**任务说明:**
请把以下全部数据中的“Google”改成“Microsoft”后重新列出，其余文字一律保持原样。答案中不要包含图片。

#### 输入数据 ####

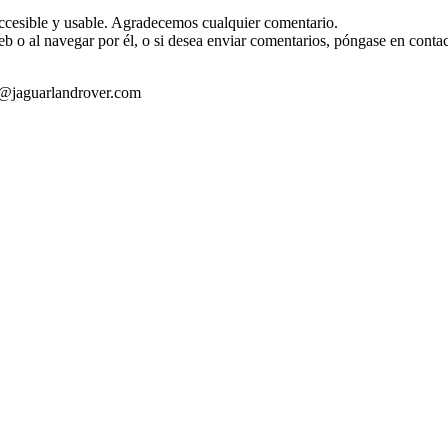
ccesible y usable. Agradecemos cualquier comentario.
eb o al navegar por él, o si desea enviar comentarios, póngase en conta
rc@jaguarlandrover.com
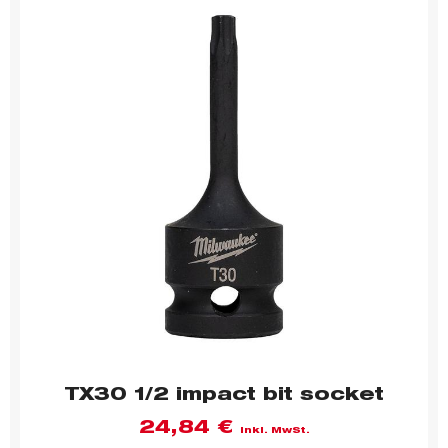
TX30 1/2 impact bit socket
24,84
€
inkl. MwSt.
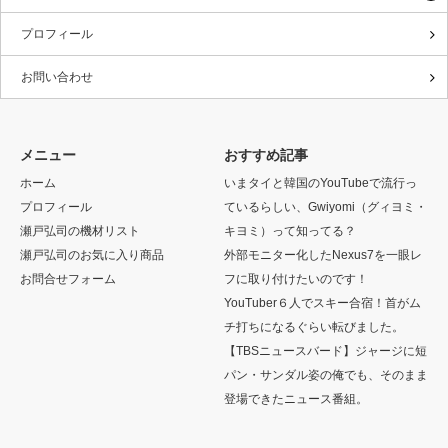
プロフィール
お問い合わせ
メニュー
おすすめ記事
ホーム
いまタイと韓国のYouTubeで流行っ
プロフィール
ているらしい、Gwiyomi（グィヨミ・
瀬戸弘司の機材リスト
キヨミ）って知ってる？
瀬戸弘司のお気に入り商品
外部モニター化したNexus7を一眼レ
お問合せフォーム
フに取り付けたいのです！
YouTuber６人でスキー合宿！首がム
チ打ちになるぐらい転びました。
【TBSニュースバード】ジャージに短
パン・サンダル姿の俺でも、そのまま
登場できたニュース番組。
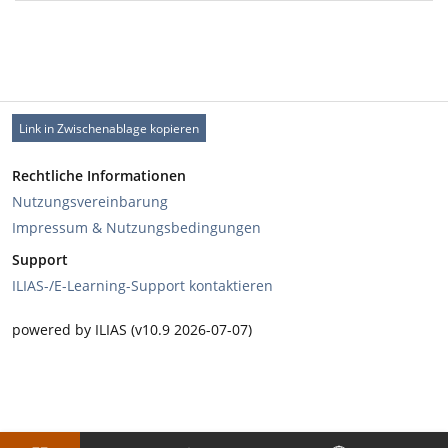
Link in Zwischenablage kopieren
Rechtliche Informationen
Nutzungsvereinbarung
Impressum & Nutzungsbedingungen
Support
ILIAS-/E-Learning-Support kontaktieren
powered by ILIAS (v10.9 2026-07-07)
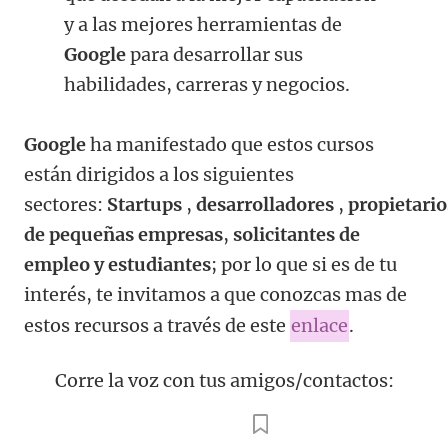
y a las mejores herramientas de
Google
para desarrollar sus
habilidades, carreras y negocios.
Google
ha manifestado que estos cursos
están dirigidos a los siguientes
sectores:
Startups
,
desarrolladores
,
propietario
de pequeñas empresas
,
solicitantes de
empleo y estudiantes
; por lo que si es de tu
interés, te invitamos a que conozcas mas de
estos recursos a través de este
enlace
.
Corre la voz con tus amigos/contactos:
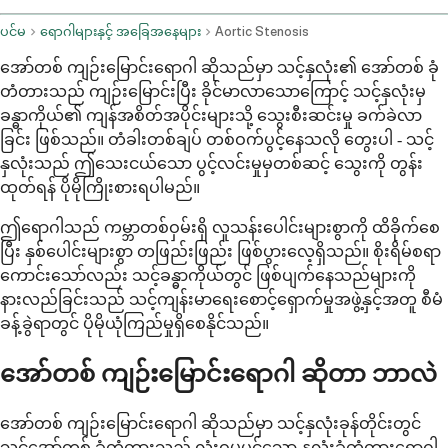
ပင်မ
ရောဂါများနှင့် အခြေအနေများ
Aortic Stenosis
အော်တစ် ကျဉ်းမြောင်းရောဂါ ဆိုသည်မှာ သင့်နှလုံး၏ အော်တစ် ခုံ
တံတားသည် ကျဉ်းမြောင်းပြီး ခိုင်မာလာသောကြောင့် သင့်နှလုံးမှ
ခန္ဓာကိုယ်၏ ကျန်အစိတ်အပိုင်းများသို့ သွေးစီးဆင်းမှု ခက်ခဲလာ
ခြင်း ဖြစ်သည်။ တံခါးတစ်ချပ် တစ်ဝက်ပွင့်နေသလို တွေးပါ - သင့်
နှလုံးသည် ဤသေးငယ်သော ပွင့်လင်းမှုမှတစ်ဆင့် သွေးကို တွန်း
ထုတ်ရန် ပိုမိုကြိုးစားရပါမည်။
ဤရောဂါသည် ကမ္ဘာတစ်ဝှမ်းရှိ လူသန်းပေါင်းများစွာကို ထိခိုက်စေ
ပြီး နှစ်ပေါင်းများစွာ တဖြည်းဖြည်း ဖြစ်ပွားလေ့ရှိသည်။ စိုးရိမ်စရာ
ကောင်းသော်လည်း သင့်ခန္ဓာကိုယ်တွင် ဖြစ်ပျက်နေသည်များကို
နားလည်ခြင်းသည် သင့်ကျန်းမာရေးစောင့်ရှောက်မှုအဖွဲ့နှင့်အတူ စီမံ
ခန့်ခွဲရာတွင် ပိုမိုယုံကြည်မှုရှိစေနိုင်သည်။
အော်တစ် ကျဉ်းမြောင်းရောဂါ ဆိုတာ ဘာလဲ
အော်တစ် ကျဉ်းမြောင်းရောဂါ ဆိုသည်မှာ သင့်နှလုံးခုန်တိုင်းတွင်
သင့်အော်တစ် ခုံတံတားသည် လုံးဝမပွင့်သော နှလုံးခုံတံတားရောဂါ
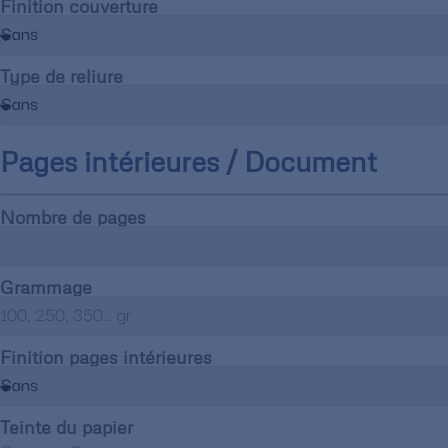
Finition couverture
Type de reliure
Pages intérieures / Document
Nombre de pages
Grammage
Finition pages intérieures
Teinte du papier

####

**参考答案:**
ccesible y usable. Agradecemos cualquier comentario.
eb o al navegar por él, o si desea enviar comentarios, póngase en conta
rc@jaguarlandrover.com
TX30 1/2 impact bit socket
24,84
€
inkl. MwSt.
プロフィール
お問い合わせ
メニュー
おすすめ記事
ホーム
いまタイと韓国のYouTubeで流行っ
プロフィール
ているらしい、Gwiyomi（グィヨミ・
瀬戸弘司の機材リスト
キヨミ）って知ってる？
瀬戸弘司のお気に入り商品
外部モニター化したNexus7を一眼レ
お問合せフォーム
フに取り付けたいのです！
YouTuber６人でスキー合宿！首がム
チ打ちになるぐらい転びました。
【TBSニュースバード】ジャージに短
パン・サンダル姿の俺でも、そのまま
登場できたニュース番組。
Link in Zwischenablage kopieren
Rechtliche Informationen
Nutzungsvereinbarung
Impressum & Nutzungsbedingungen
Support
ILIAS-/E-Learning-Support kontaktieren
powered by ILIAS (v10.9 2026-07-07)
y a las mejores herramientas de
Microsoft
para desarrollar sus
habilidades, carreras y negocios.
Microsoft
ha manifestado que estos cursos
están dirigidos a los siguientes
sectores:
Startups
,
desarrolladores
,
propietario
de pequeñas empresas
,
solicitantes de
empleo y estudiantes
; por lo que si es de tu
interés, te invitamos a que conozcas mas de
estos recursos a través de este
enlace
.
Corre la voz con tus amigos/contactos:
ပင်မ
ရောဂါများနှင့် အခြေအနေများ
Aortic Stenosis
အော်တစ် ကျဉ်းမြောင်းရောဂါ ဆိုသည်မှာ သင့်နှလုံး၏ အော်တစ် ခုံ
တံတားသည် ကျဉ်းမြောင်းပြီး ခိုင်မာလာသောကြောင့် သင့်နှလုံးမှ
ခန္ဓာကိုယ်၏ ကျန်အစိတ်အပိုင်းများသို့ သွေးစီးဆင်းမှု ခက်ခဲလာ
ခြင်း ဖြစ်သည်။ တံခါးတစ်ချပ် တစ်ဝက်ပွင့်နေသလို တွေးပါ - သင့်
နှလုံးသည် ဤသေးငယ်သော ပွင့်လင်းမှုမှတစ်ဆင့် သွေးကို တွန်း
ထုတ်ရန် ပိုမိုကြိုးစားရပါမည်။
ဤရောဂါသည် ကမ္ဘာတစ်ဝှမ်းရှိ လူသန်းပေါင်းများစွာကို ထိခိုက်စေ
ပြီး နှစ်ပေါင်းများစွာ တဖြည်းဖြည်း ဖြစ်ပွားလေ့ရှိသည်။ စိုးရိမ်စရာ
ကောင်းသော်လည်း သင့်ခန္ဓာကိုယ်တွင် ဖြစ်ပျက်နေသည်များကို
နားလည်ခြင်းသည် သင့်ကျန်းမာရေးစောင့်ရှောက်မှုအဖွဲ့နှင့်အတူ စီမံ
ခန့်ခွဲရာတွင် ပိုမိုယုံကြည်မှုရှိစေနိုင်သည်။
အော်တစ် ကျဉ်းမြောင်းရောဂါ ဆိုတာ ဘာလဲ
အော်တစ် ကျဉ်းမြောင်းရောဂါ ဆိုသည်မှာ သင့်နှလုံးခုန်တိုင်းတွင်
သင့်အော်တစ် ခုံတံတားသည် လုံးဝမပွင့်သော နှလုံးခုံတံတားရောဂါ
Finition couverture
Type de reliure
Pages intérieures / Document
Nombre de pages
Grammage
Finition pages intérieures
Teinte du papier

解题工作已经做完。